Eukaryotes and some prokaryotes have adapted to the 24h day/night cycle by evolving circadian clocks. The circadian clock now controls 24-hour rhythms in very many aspects of metabolism, physiology and behaviour. Day-length (photoperiod) measurement depends on the circadian clock, so the 24h clock mechanism also governs seasonal rhythms, such as reproduction. In the model plant species, Arabidopsis thaliana, the clock controls the expression of about 10% of genes, and this proportion is similar in other eukaryotes. Fundamental properties of the clock are shared across taxonomic groups, such as phase resetting by light signals and temperature compensation of the circadian period.

All the known clock mechanisms include a gene circuit with negative feedback, involving 24h rhythms in the levels of positive- and negatively-acting transcriptional regulators. Molecular genetics has identified ~10 genes that are involved in constructing these regulatory loops in cyanobacteria, Drosophila, Neurospora, Arabidopsis and mouse, though other components almost certainly remain to be discovered. Strikingly, the protein sequences of the clock components are distinct to each taxonomic group, suggesting that clocks may have evolved several times. Some features of the regulatory circuits are shared among groups, suggesting that the circuit architecture may be important for clock function. Circadian regulation is ubiquitous, pervasive and has complex properties, yet the number of components in the clock is relatively small, making this an excellent prototype for reverse engineering of a genetic sub-network.

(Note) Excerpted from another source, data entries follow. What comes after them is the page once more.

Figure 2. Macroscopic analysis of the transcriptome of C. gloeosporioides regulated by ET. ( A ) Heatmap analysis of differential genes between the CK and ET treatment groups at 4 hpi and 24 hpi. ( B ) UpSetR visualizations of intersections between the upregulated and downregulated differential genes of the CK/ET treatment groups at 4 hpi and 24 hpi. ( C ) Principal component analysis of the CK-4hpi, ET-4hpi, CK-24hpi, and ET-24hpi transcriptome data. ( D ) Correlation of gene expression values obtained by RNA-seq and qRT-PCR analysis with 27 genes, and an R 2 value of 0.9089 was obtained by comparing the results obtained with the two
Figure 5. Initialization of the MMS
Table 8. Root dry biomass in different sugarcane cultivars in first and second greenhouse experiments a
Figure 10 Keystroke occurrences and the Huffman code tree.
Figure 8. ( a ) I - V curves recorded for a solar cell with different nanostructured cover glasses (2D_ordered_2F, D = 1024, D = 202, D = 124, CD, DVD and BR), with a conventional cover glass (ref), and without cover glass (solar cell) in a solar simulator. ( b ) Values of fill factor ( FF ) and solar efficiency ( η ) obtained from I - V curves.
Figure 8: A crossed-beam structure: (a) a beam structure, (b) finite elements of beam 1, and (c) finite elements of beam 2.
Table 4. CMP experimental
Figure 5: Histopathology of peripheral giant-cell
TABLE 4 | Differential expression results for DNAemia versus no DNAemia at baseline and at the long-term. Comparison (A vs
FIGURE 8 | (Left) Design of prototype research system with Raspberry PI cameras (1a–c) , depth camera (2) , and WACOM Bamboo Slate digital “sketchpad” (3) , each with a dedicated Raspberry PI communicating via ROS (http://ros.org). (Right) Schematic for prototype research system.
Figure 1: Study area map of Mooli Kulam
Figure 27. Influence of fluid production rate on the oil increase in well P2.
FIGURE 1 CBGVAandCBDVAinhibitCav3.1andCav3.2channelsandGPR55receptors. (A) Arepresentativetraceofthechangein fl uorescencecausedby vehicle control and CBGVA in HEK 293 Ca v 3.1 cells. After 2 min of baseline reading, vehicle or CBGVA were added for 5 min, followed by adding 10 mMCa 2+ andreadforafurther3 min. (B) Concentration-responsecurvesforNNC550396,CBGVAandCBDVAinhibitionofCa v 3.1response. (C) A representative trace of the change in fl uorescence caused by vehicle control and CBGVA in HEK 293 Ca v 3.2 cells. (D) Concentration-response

My experimental group has identified new components of the plant circadian clock, using the bioluminescent reporter gene luciferase (LUC) to reveal gene expression rhythms with high spatial and temporal resolution. As the details revealed by molecular genetics do not necessarily lead to greater understanding of a regulatory circuit, we have also developed differential equation models for the plant clock and photoperiod sensor, together with our collaborators in IPCR. The models incorporate molecular components in a realistic manner, so numerical simulations using the models are now directing the design and evaluation of molecular experiments. We have developed an experimentalist-friendly interface for the models, to allow other groups to use these methods (online at http://www.amillar.org/Downloads.html). David Rand and colleagues have established a novel analytical method to assess the contribution of each component of the model (RNA or protein) at each phase of the cycle. This work indicates a general explanation for the evolution of multi-loop structures, to allow flexible regulation, providing one of the design principles that may underlie the architecture of the circadian clock gene circuits. Funded by BBSRC, EPSRC and DTI.

References

Young, M.W., and Kay, S.A. (2001). Time zones: A comparative genetics of circadian clocks. Nat. Rev. Genet. 2, 702-715.
Goldbeter, A. (2002). Computational approaches to cellular rhythms. Nature 420, 238-245.
Rand, D.A., Shulgin, B.V., Salazar, D., and Millar, A.J. (2004). Design principles underlying circadian clocks. J.Roy.Soc. Interface 1, 119-130.
Locke, J.C., Millar, A.J., and Turner, M.S. (2005). Modelling genetic networks with noisy and varied experimental data: the circadian clock in Arabidopsis thaliana. J. Theor. Biol. 234, 383-393.